Tuesday, January 20, 2009

The Risks of Investment

The Risks of Investment
No investment goes without risk. In fact, the two go hand in hand. Risk is the possibility of loss to an investment. With all investments there are risks.
There is no guarantee that you will receive all if any, of your maximum possible return. Fortunately there are varying degrees of risk in different
Investments and understanding these risks give one better chances are being able to mitigate their effects. The simplest risk is the loss of principle,
which is the original money invested. When buying stocks, mutual funds, even real estate there is no guarantee that all of the principle will be
regained. However, there are ways to avoid this risk. Putting money into a savings account is a surefire way to ensure the return of a principle
investment.

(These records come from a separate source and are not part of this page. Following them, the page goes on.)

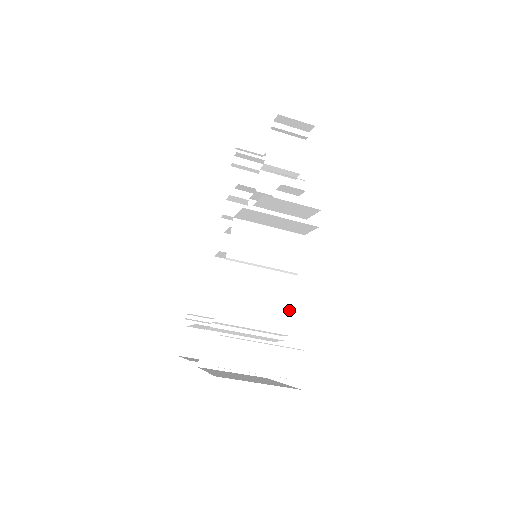
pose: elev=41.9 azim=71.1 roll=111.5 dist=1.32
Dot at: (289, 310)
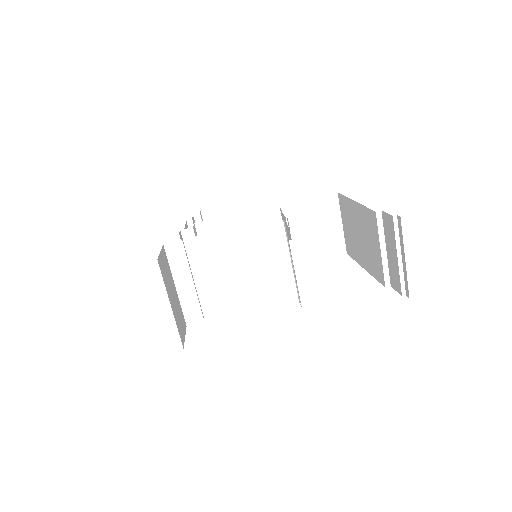
Dot at: occluded
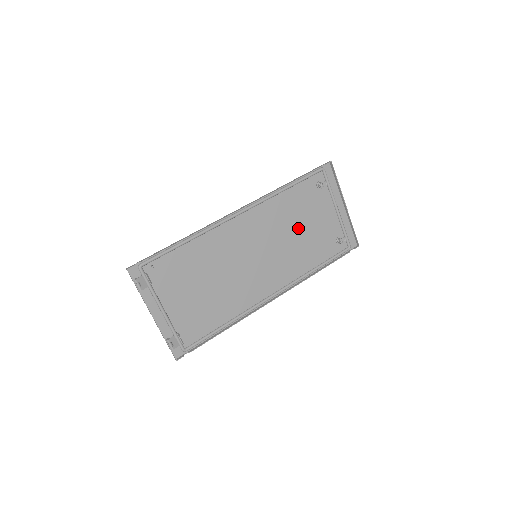
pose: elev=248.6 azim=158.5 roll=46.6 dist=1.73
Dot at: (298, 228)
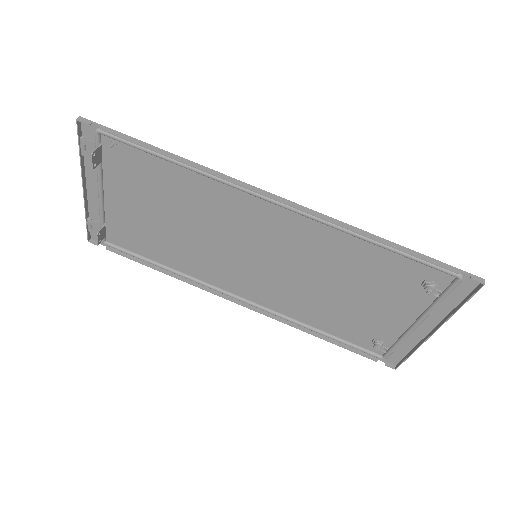
Dot at: (341, 286)
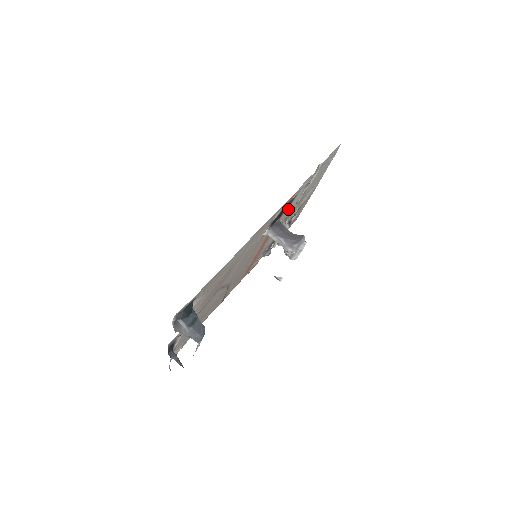
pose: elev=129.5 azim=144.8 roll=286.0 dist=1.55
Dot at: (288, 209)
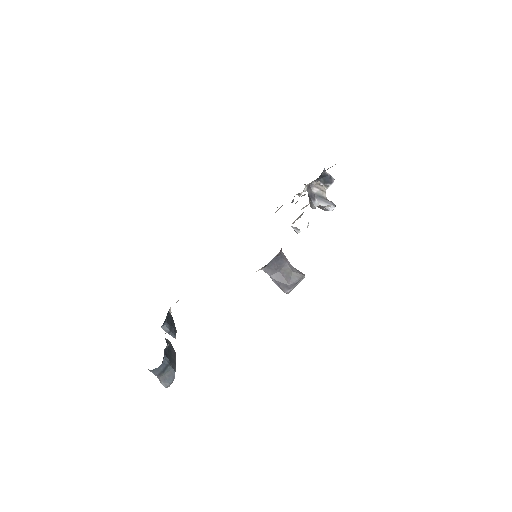
Dot at: occluded
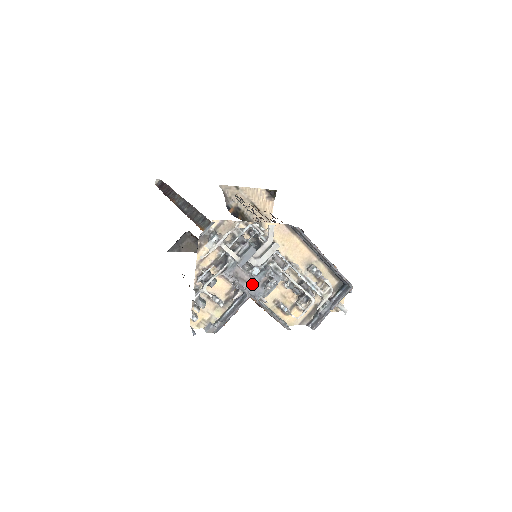
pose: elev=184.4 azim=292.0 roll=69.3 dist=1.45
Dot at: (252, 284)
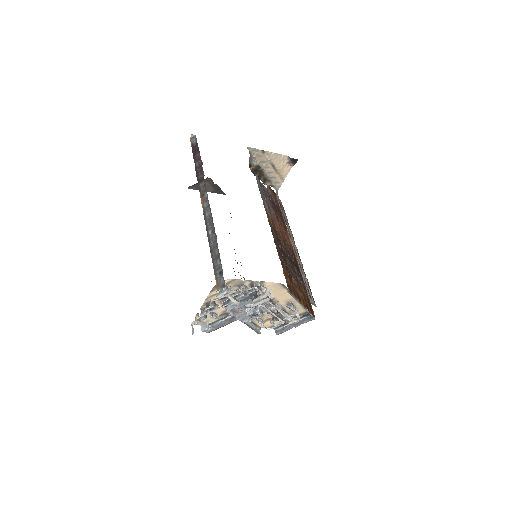
Dot at: (243, 314)
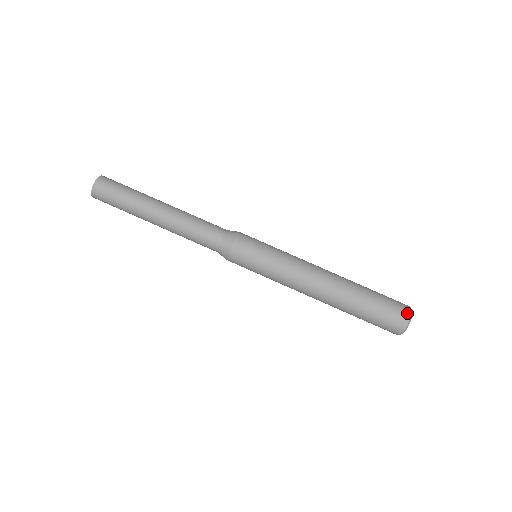
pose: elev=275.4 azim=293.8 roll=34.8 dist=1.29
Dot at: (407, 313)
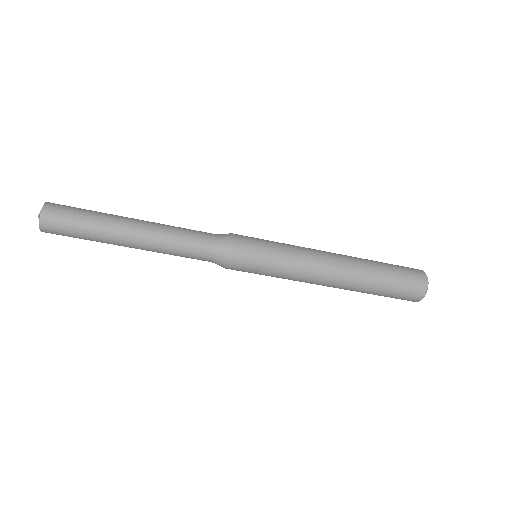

Buying fixed term deposits, and investment grade surety bonds are also ways of ensuring the return of a principle investment. Market risk
is another type of risk to potential investors. This risk is the risk one takes when investing in a particular market, i.e. the United States Market. The idea
of market risk is based on the fact that if the an market will fall. When that happens all investments in that particular market will begin to slide, much
like what is happening today in the US market. To lessen the effects of market risk, the best idea is to diversify investments into many different
markets. This way, if one market fails, there are a few other to back up one’s investments. Of course investing in foreign market introduces
new risks such as currency risk, but the effects of these new risks are significantly lowered because of the investments are diversified. Inflation is
another type of risk to potential investors. Inflation risk involves the risk that the money of an investment will hold less value than it currently does. This
risk has the biggest effect on people who do not invest their money and instead leave it in a savings account gaining a small percentage each year. If
the money is invested in the stock market, as inflation grows so will the money invested. Unfortunately, inflation is a risk that never goes away. These
three are just a few basic risks to investments, there are many more. Risks like political risk, liquidity risk, reinvestment risk, manager risk, opportunity
risk, concentration risk, the list goes on. There are many risks out there, too many to list, but understanding these risks and playing the market right
can help diminish the effects of such risks.